PROMPT
Your output should be exactly the lines from the one containing "Een reactie achterlaten" through the final line of the following data, please, with no pictures.

Page images and extracted text
•••••

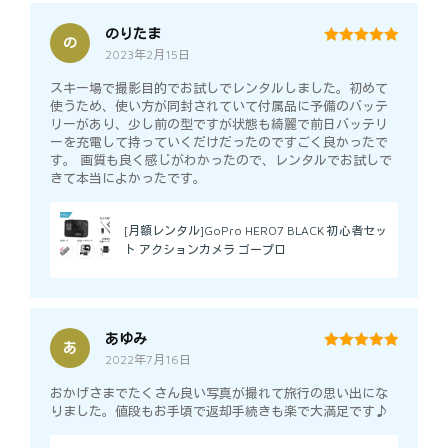
のりたま
の
2023年2月15日
5
out of 5
スキー場で撮影目的でお試しでレンタルしました。初めて
使うため、使い方が同封されていて付属品に予備のバッテ
リーがあり、少し前の型ですが状態も綺麗で前日バッテリ
ーを充電して持っていくだけだったのですごく良かったで
す。 画質も良く感じがわかったので、レンタルでお試しで
きて本当によかったです。
[月額レンタル]GoPro HERO7 BLACK 初心者セッ
ト アクションカメラ ゴープロ
あゆみ
あ
2022年7月16日
5
out of 5
おかげさまでたくさん良い写真が撮れて旅行の思い出にな
りました。値段もお手頃で返却手続きも楽で大満足です♪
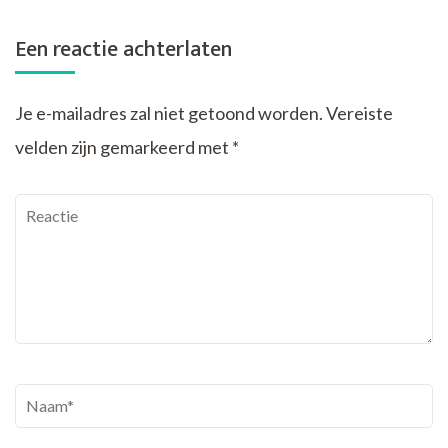
Een reactie achterlaten
Je e-mailadres zal niet getoond worden.
Vereiste
velden zijn gemarkeerd met
*
Reactie
Naam
*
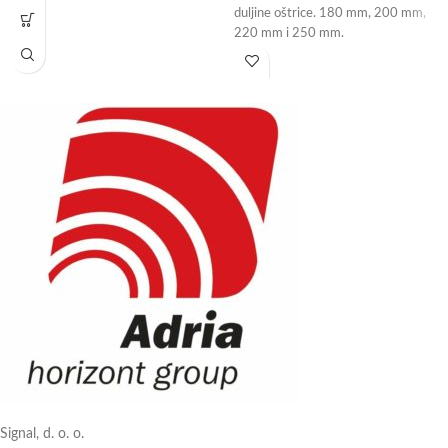
duljine oštrice. 180 mm, 200 mm,
220 mm i 250 mm.
Signal, d. o. o.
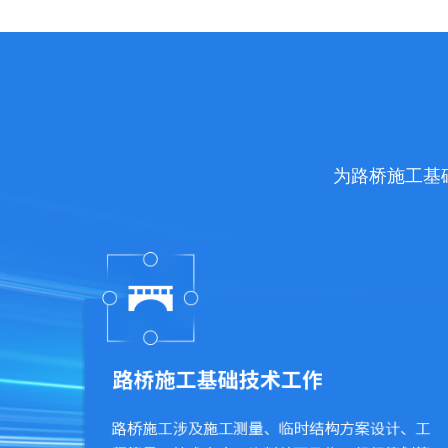
为路桥施工基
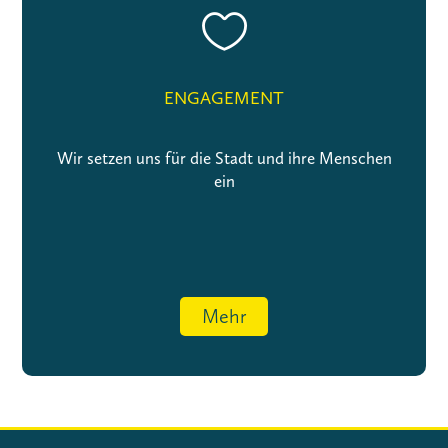

ENGAGEMENT
Wir setzen uns für die Stadt und ihre Menschen
ein
Mehr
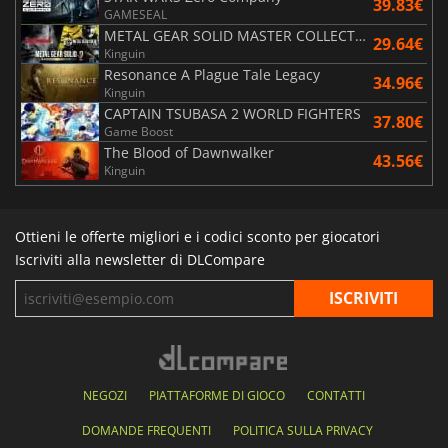
39.83€
GAMESEAL
METAL GEAR SOLID MASTER COLLECTION Vol.2
29.64€
Kinguin
Resonance A Plague Tale Legacy
34.96€
Kinguin
CAPTAIN TSUBASA 2 WORLD FIGHTERS
37.80€
Game Boost
The Blood of Dawnwalker
43.56€
Kinguin
Ottieni le offerte migliori e i codici sconto per giocatori
Iscriviti alla newsletter di DLCompare
NEGOZI
PIATTAFORME DI GIOCO
CONTATTI
DOMANDE FREQUENTI
POLITICA SULLA PRIVACY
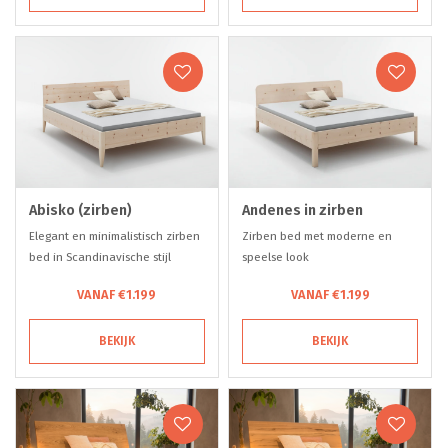
Abisko (zirben)
Andenes in zirben
Elegant en minimalistisch zirben
Zirben bed met moderne en
bed in Scandinavische stijl
speelse look
VANAF €1.199
VANAF €1.199
BEKIJK
BEKIJK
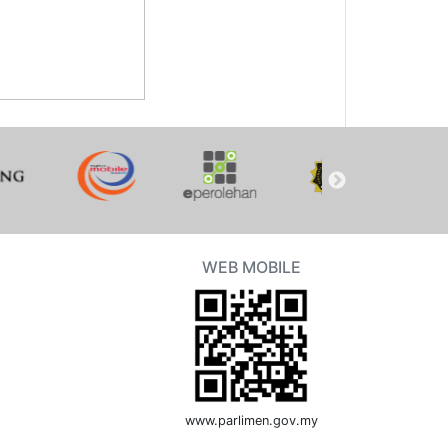
WEB MOBILE
www.parlimen.gov.my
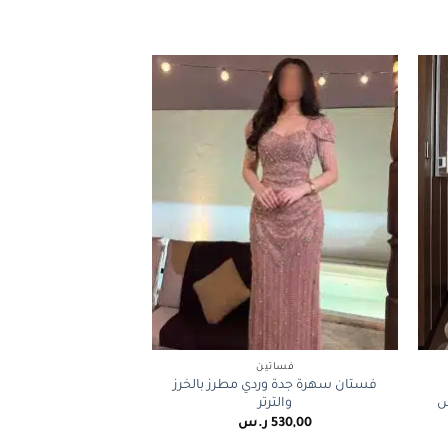
+
+
فساتين
فستان سهرة جدة وردي مطرز بالخرز
ش
والترتر
530,00
ر.س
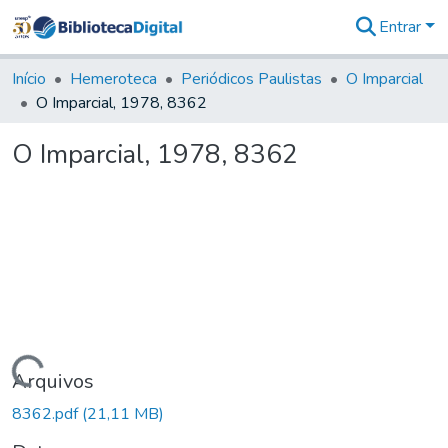
Entrar
Comunidades
&
Início
Hemeroteca
Periódicos Paulistas
O Imparcial
Coleções
O Imparcial, 1978, 8362
Tudo na
Biblioteca
O Imparcial, 1978, 8362
Digital
Estatísticas
Carregando...
Arquivos
8362.pdf
(21,11 MB)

•••••

OUTPUT FOR THIS TASK
Een reactie achterlaten
Je e-mailadres zal niet getoond worden.
Vereiste
velden zijn gemarkeerd met
*
Reactie
Naam
*
duljine oštrice. 180 mm, 200 mm,
220 mm i 250 mm.
Signal, d. o. o.
为路桥施工基

ENGAGEMENT
Wir setzen uns für die Stadt und ihre Menschen
ein
Mehr
39.83€
GAMESEAL
METAL GEAR SOLID MASTER COLLECTION Vol.2
29.64€
Kinguin
Resonance A Plague Tale Legacy
34.96€
Kinguin
CAPTAIN TSUBASA 2 WORLD FIGHTERS
37.80€
Game Boost
The Blood of Dawnwalker
43.56€
Kinguin
Ottieni le offerte migliori e i codici sconto per giocatori
Iscriviti alla newsletter di DLCompare
NEGOZI
PIATTAFORME DI GIOCO
CONTATTI
DOMANDE FREQUENTI
POLITICA SULLA PRIVACY
Abisko (zirben)
Andenes in zirben
Elegant en minimalistisch zirben
Zirben bed met moderne en
bed in Scandinavische stijl
speelse look
VANAF €1.199
VANAF €1.199
BEKIJK
BEKIJK
WEB MOBILE
www.parlimen.gov.my
+
+
فساتين
فستان سهرة جدة وردي مطرز بالخرز
ش
والترتر
530,00
ر.س
Entrar
Comunidades
&
Início
Hemeroteca
Periódicos Paulistas
O Imparcial
Coleções
O Imparcial, 1978, 8362
Tudo na
Biblioteca
O Imparcial, 1978, 8362
Digital
Estatísticas
Carregando...
Arquivos
8362.pdf
(21,11 MB)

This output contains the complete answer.